速報→「ペガモ星人の襲来」G-up presents
2008.8.23 19:00
13年前に後藤ひろひとが立身出世劇場に書き下ろし、演出した作品(えんぺ)の再演をその立身出世劇場の主宰だった関秀人が演出でキャストを一新して再々演(らしい)。懐かしい気すらする大王節満載で満腹な120分。大阪のあと、31日まで駅前劇場。
ラジオ局。音効の重鎮の男がかつて関わった伝説のドラマに興味を持つディレクター。それはアメリカでラジオドラマ・火星人襲来の噂を聞いて日本でも、と作ったSFドラマで、たった一回で打ちきり、しかもその最後のUFOの飛来音をどうやって出したのか、未だに判明して折らず。

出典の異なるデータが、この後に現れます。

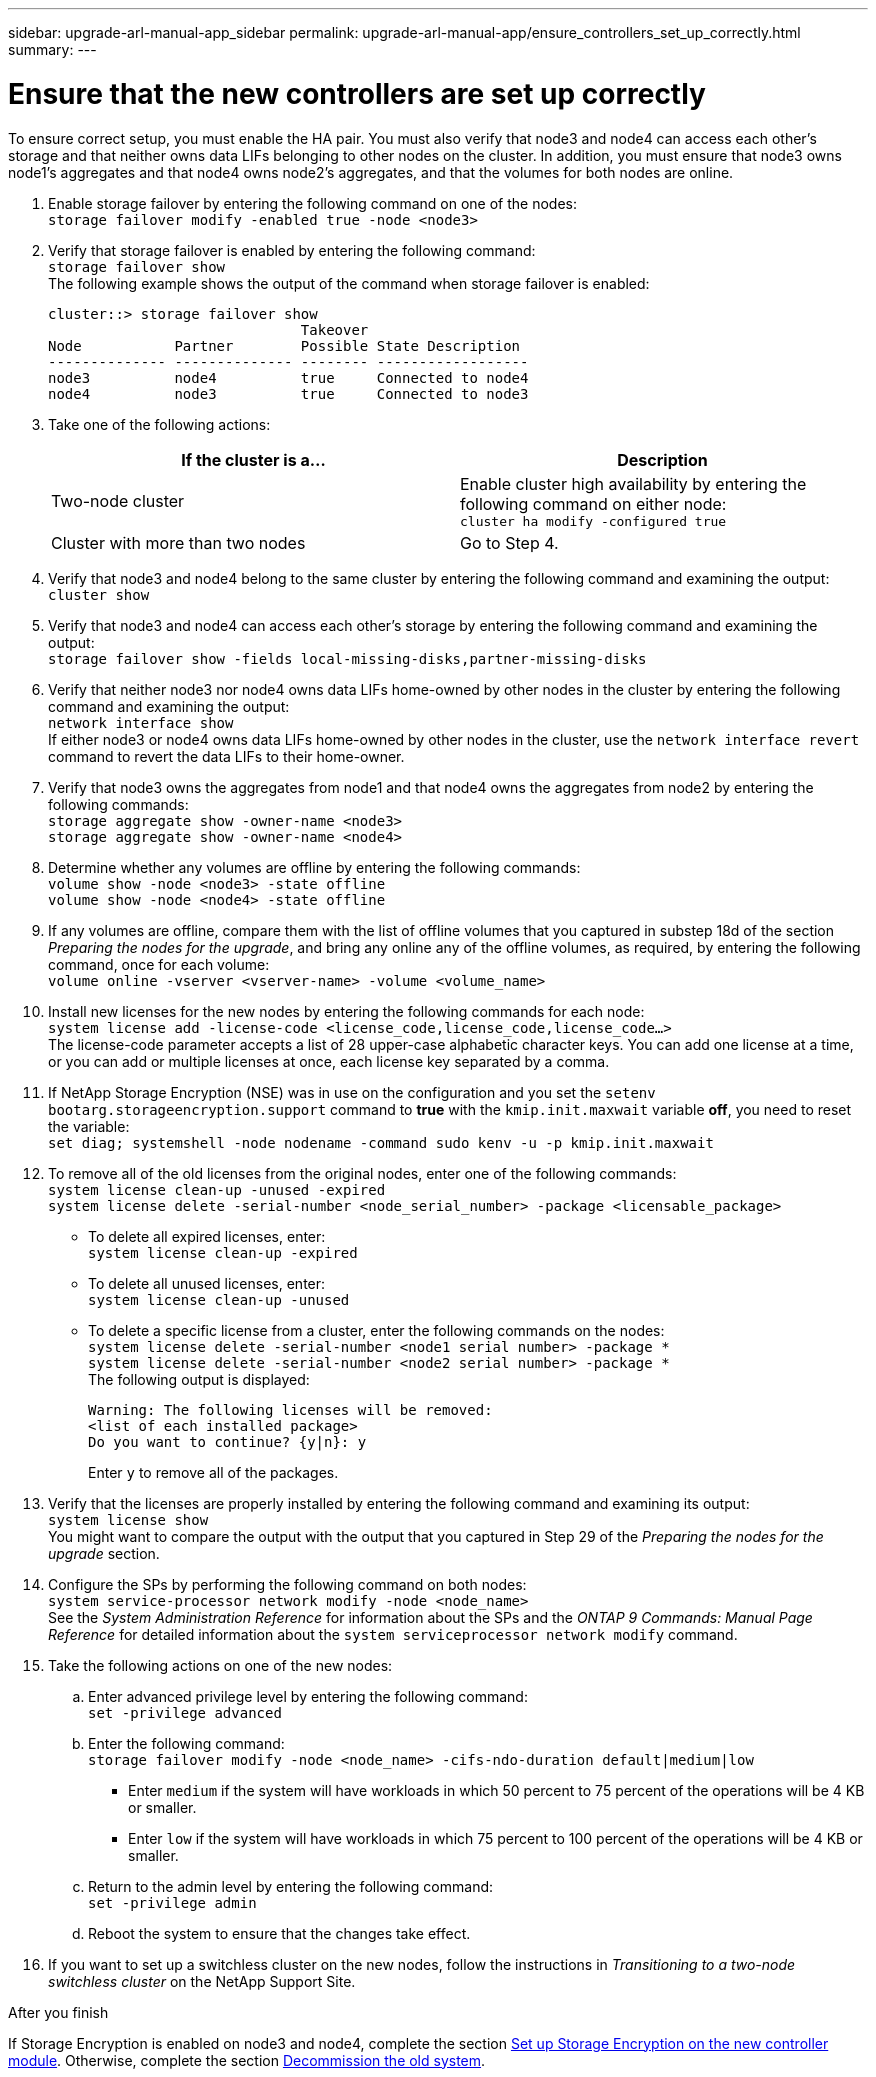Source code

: ---
sidebar: upgrade-arl-manual-app_sidebar
permalink: upgrade-arl-manual-app/ensure_controllers_set_up_correctly.html
summary:
---

= Ensure that the new controllers are set up correctly
:hardbreaks:
:nofooter:
:icons: font
:linkattrs:
:imagesdir: ./media/

[.lead]
To ensure correct setup, you must enable the HA pair. You must also verify that node3 and node4 can access each other's storage and that neither owns data LIFs belonging to other nodes on the cluster. In addition, you must ensure that node3 owns node1's aggregates and that node4 owns node2's aggregates, and that the volumes for both nodes are online.

. Enable storage failover by entering the following command on one of the nodes:
`storage failover modify -enabled true -node <node3>`

. Verify that storage failover is enabled by entering the following command:
`storage failover show`
The following example shows the output of the command when storage failover is enabled:
+
----
cluster::> storage failover show
                              Takeover
Node           Partner        Possible State Description
-------------- -------------- -------- ------------------
node3          node4          true     Connected to node4
node4          node3          true     Connected to node3
----

. Take one of the following actions:
+
|===
|If the cluster is a... |Description

|Two-node cluster |Enable cluster high availability by entering the following command on either node:
`cluster ha modify -configured true`
|Cluster with more than two nodes
|Go to Step 4.
|===

. Verify that node3 and node4 belong to the same cluster by entering the following command and examining the output:
`cluster show`

. Verify that node3 and node4 can access each other's storage by entering the following command and examining the output:
`storage failover show -fields local-missing-disks,partner-missing-disks`

. Verify that neither node3 nor node4 owns data LIFs home-owned by other nodes in the cluster by entering the following command and examining the output:
`network interface show`
If either node3 or node4 owns data LIFs home-owned by other nodes in the cluster, use the `network interface revert` command to revert the data LIFs to their home-owner.

. Verify that node3 owns the aggregates from node1 and that node4 owns the aggregates from node2 by entering the following commands:
`storage aggregate show -owner-name <node3>`
`storage aggregate show -owner-name <node4>`

. Determine whether any volumes are offline by entering the following commands:
`volume show -node <node3> -state offline`
`volume show -node <node4> -state offline`

. If any volumes are offline, compare them with the list of offline volumes that you captured in substep 18d of the section _Preparing the nodes for the upgrade_, and bring any online any of the offline volumes, as required, by entering the following command, once for each volume:
`volume online -vserver <vserver-name> -volume <volume_name>`

. Install new licenses for the new nodes by entering the following commands for each node:
`system license add -license-code <license_code,license_code,license_code...>`
The license-code parameter accepts a list of 28 upper-case alphabetic character keys. You can add one license at a time, or you can add or multiple licenses at once, each license key separated by a comma.

. If NetApp Storage Encryption (NSE) was in use on the configuration and you set the `setenv bootarg.storageencryption.support` command to *true* with the `kmip.init.maxwait` variable *off*, you need to reset the variable:
`set diag; systemshell -node nodename -command sudo kenv -u -p kmip.init.maxwait`

. To remove all of the old licenses from the original nodes, enter one of the following commands:
`system license clean-up -unused -expired`
`system license delete -serial-number <node_serial_number> -package <licensable_package>`

* To delete all expired licenses, enter:
`system license clean-up -expired`
* To delete all unused licenses, enter:
`system license clean-up -unused` 
* To delete a specific license from a cluster, enter the following commands on the nodes:
`system license delete -serial-number <node1 serial number> -package *`
`system license delete -serial-number <node2 serial number> -package *`
The following output is displayed:
+
----
Warning: The following licenses will be removed:
<list of each installed package>
Do you want to continue? {y|n}: y
----
Enter `y` to remove all of the packages.
. Verify that the licenses are properly installed by entering the following command and examining its output:
`system license show`
You might want to compare the output with the output that you captured in Step 29 of the _Preparing the nodes for the upgrade_ section.

. Configure the SPs by performing the following command on both nodes:
`system service-processor network modify -node <node_name>`
See the _System Administration Reference_ for information about the SPs and the _ONTAP 9 Commands: Manual Page Reference_ for detailed information about the `system serviceprocessor network modify` command.

. Take the following actions on one of the new nodes:
.. Enter advanced privilege level by entering the following command:
`set -privilege advanced`
.. Enter the following command:
`storage failover modify -node <node_name> -cifs-ndo-duration default|medium|low`
* Enter `medium` if the system will have workloads in which 50 percent to 75 percent of the operations will be 4 KB or smaller.
* Enter `low` if the system will have workloads in which 75 percent to 100 percent of the operations will be 4 KB or smaller.
.. Return to the admin level by entering the following command:
`set -privilege admin`
.. Reboot the system to ensure that the changes take effect.

. If you want to set up a switchless cluster on the new nodes, follow the instructions in _Transitioning to a two-node switchless cluster_ on the NetApp Support Site.

.After you finish

If Storage Encryption is enabled on node3 and node4, complete the section link:set_up_storage_encryption_new_controller.html[Set up Storage Encryption on the new controller module]. Otherwise, complete the section link:decommission_old_system.html[Decommission the old system].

老人と若者の二人の静かな会話から始まる物語は50年前と現代をないまぜにして、時に境目がなくなるような不思議な感覚で進みます。「世界で一番速い女」(2000年)に至るような、切なさと笑いを併せ持つ、後藤ひろひと大王節。G2やパルコで大王作品は数あれど、駅前劇場の規模で小劇場の達者な役者たちで見られるのは格別なのです。その感覚は懐かしさすらあって、そういう意味ではたかだか10年少し前とはいえ、古いスタイルなのだとも云えますが、あたしはそれに浸りたいのです。リピーターが居ると言う噂もむべなるかな。
音効が何をしたのか、という謎は実は早々に見えてしまったのですがこれも大王らしい感じ。恋物語をいくつか織り込んでいるのだけど、それがほどよく本筋を邪魔しない感じで、見やすいのです。テレビ局の妙な番組の風景も、本筋にはまったく関係ないけど楽しい。
そう、この時代の後藤ひろひと作品には、本筋となる物語とは全く別に、いわば「にぎやかし」の役が結構あります。テレビ局ラジオ局の猥雑な感じを出していて効果的。もっとも、遊気舎での未熟なしかし大量の役者を舞台に上げるための手法だった気がするんですが、そこにすらこれだけの芸達者を当ててしまう贅沢、というよりいいキャストをいわば無駄遣いしているような感じすらあって、キャスト勝負のG-upの行き過ぎ感もあります。とはいえ、物語は濃密であっという間の時間。実に楽しい。
有料のパンフレットを1000円で売っています。中身を見ないで買ったアタシも悪いのですが、キャストや稽古場の写真を載せただけで上演記録すら載ってないという代物。上演記録は無償の当パンにはちゃんと書いてはあるのだけど、それはどうなのだ。G-upはパンフの意味がわかってないのでは、という気すらします。芝居がものすごくいいだけに勿体ない。
瀧川英次の老人の音効が実にいい味でほぼ主役。小椋あずきと岩井秀人のぶつかり合いが凄くて、明らかに変な人度合いは少なくてもがっつり組み合っている感じが実にいいのです。大内厚雄と町田カナのニュートラルが首尾一貫しているのは物語を見やすくします。それにしても関秀人のかなり卑怯な登場は、ええ、もちろん好きですが。